Though I initially worried that some blogging, a newspaper column, and a smattering of publications didn’t really qualify me for these types of events, I’ve come to enjoy them. So for the rest of you who are still in small ponds, I encourage you to hang with the Ladies Who Lunch Literati, being mindful of a few simple guidelines.

1. Give Them What They Want

Before you agree to these types of events, clarify what is expected. Asking what types of things have been done before, how much time you will have, what equipment is available, and any special topics that might be of interest can not only help you prepare, but can ensure that the group does not feel disappointed.

2. Don’t do it for the cash.

I have never accepted an invitation to speak, read, or give a seminar assuming I would be paid. Imagine my delight when on one occasion I was presented with a check at the end of the session. (The instance where I was paid in cupcakes and strawberries wasn’t too shabby either.)

While some writers argue that you are essentially giving away your time and should not do things for free, I honestly don’t think I’m even close to the level where I can demand cash for appearances. If you really cannot afford to show up without being paid, then just politely say no. Don’t mention it’s because they can’t afford you.

3. Don’t Underestimate Your Audience.

Last August I was honored to be the featured speaker at a book review group luncheon. Although I did not have a novel for them to review, they made an exception to hear me speak about my Literary Cowboy series. As I was sitting at lunch, listening to the ladies chat, I realized most of these women were more well read than I was. Many were retired English teachers (including my own), and I could barely keep up with the literary conversation. Even those who weren’t as voracious in their reading were on top of their history.

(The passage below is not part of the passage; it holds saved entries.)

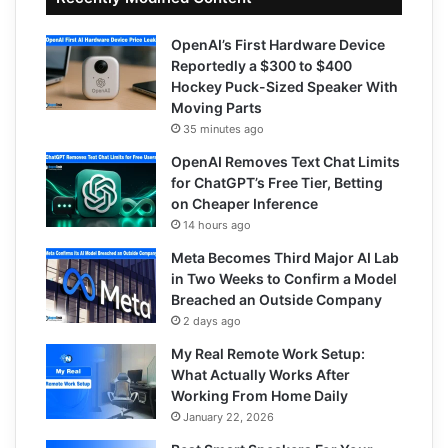
OpenAI’s First Hardware Device
Reportedly a $300 to $400
Hockey Puck-Sized Speaker With
Moving Parts
35 minutes ago
OpenAI Removes Text Chat Limits
for ChatGPT’s Free Tier, Betting
on Cheaper Inference
14 hours ago
Meta Becomes Third Major AI Lab
in Two Weeks to Confirm a Model
Breached an Outside Company
2 days ago
My Real Remote Work Setup:
What Actually Works After
Working From Home Daily
January 22, 2026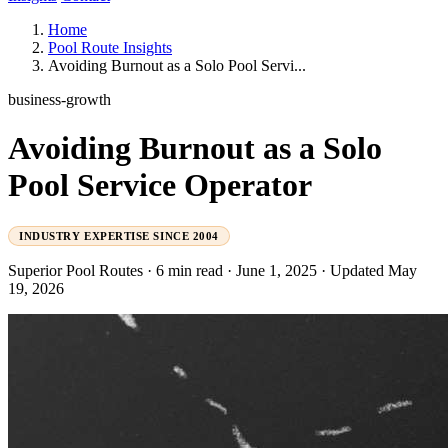
Home
Pool Route Insights
Avoiding Burnout as a Solo Pool Servi...
business-growth
Avoiding Burnout as a Solo
Pool Service Operator
INDUSTRY EXPERTISE SINCE 2004
Superior Pool Routes
·
6 min read
·
June 1, 2025
·
Updated May
19, 2026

For a teacher, it was the dream classroom—an engaged group who did the reading. Just because they are ladies who lunch does not mean they aren’t a crack audience. After the event, send a thank you to the organizer. Who knows? They may invite you back again.

4. Bring Party Favors

On several occasions I have been told to bring my published books for a sell-and-sign after the main talk. If you’re like me and don’t have anything stand alone, there are a couple of options. I’ve seen other people bring copies of the story they are presenting to distribute. I’ve never done that, mostly because my kids would probably draw on the handouts before I could give them to people.

Instead, I have a set of business cards that direct interested people to my personal blog, which features links to my publications. The first time I used my cards, I felt a little silly. It turns out that a number of people took cards, many of whom I have heard from since, complimenting me on a work that has come out or asking when my next column will be. I think of it as tasteful self-promotion.

Speaking of tasteful self-promotion, it’s okay to mention upcoming projects as long as you don’t continually reference it. Make sure to give people details of exactly when and where they can find the publication and any other events that might surround it. Even if you are talking about something else, you never knew who might want to seek out you and your work afterward.

5. Enjoy the Moment

No, it’s not a reading at a New York City bookstore or a museum lecture series. But I don’t think that makes these types of events any less special. Depending on the size of your town, you may run into people you knew as a kid. More importantly, you will get to connect with people while discussing things you are passionate about. I’ve yet to attend an event where I didn’t meet someone fascinating, earn a new reader, laugh, and learn something new. That’s a good day’s work.

Meeting with the Ladies Who Lunch can be a fantastic experience. It is a reminder of how literature and writing can bring people together—even if it’s just for cupcakes.